* TO DO: Transcribe the records that follow. Keep every word exactly, and drop the pictures.

* DATASET EXCERPTS:
::::
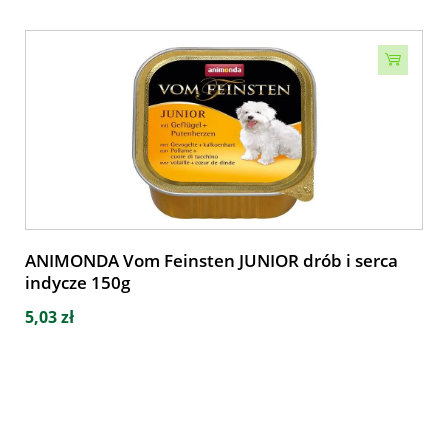
ANIMONDA Vom Feinsten JUNIOR drób i serca
indycze 150g
5,03 zł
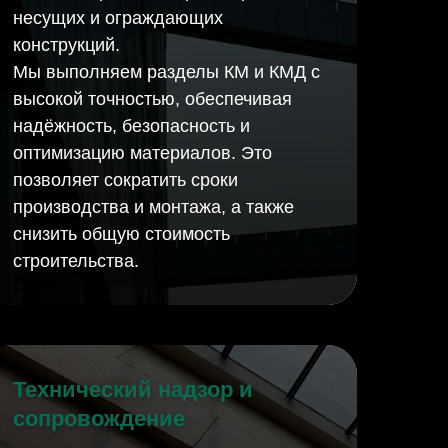
несущих и ограждающих
конструкций.
Мы выполняем разделы КМ и КМД с
высокой точностью, обеспечивая
надёжность, безопасность и
оптимизацию материалов. Это
позволяет сократить сроки
производства и монтажа, а также
снизить общую стоимость
строительства.
Технический надзор и
сопровождение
::::
* ANSWER FOR THE TASK:
ANIMONDA Vom Feinsten JUNIOR drób i serca
indycze 150g
5,03 zł
несущих и ограждающих
конструкций.
Мы выполняем разделы КМ и КМД с
высокой точностью, обеспечивая
надёжность, безопасность и
оптимизацию материалов. Это
позволяет сократить сроки
производства и монтажа, а также
снизить общую стоимость
строительства.
Технический надзор и
сопровождение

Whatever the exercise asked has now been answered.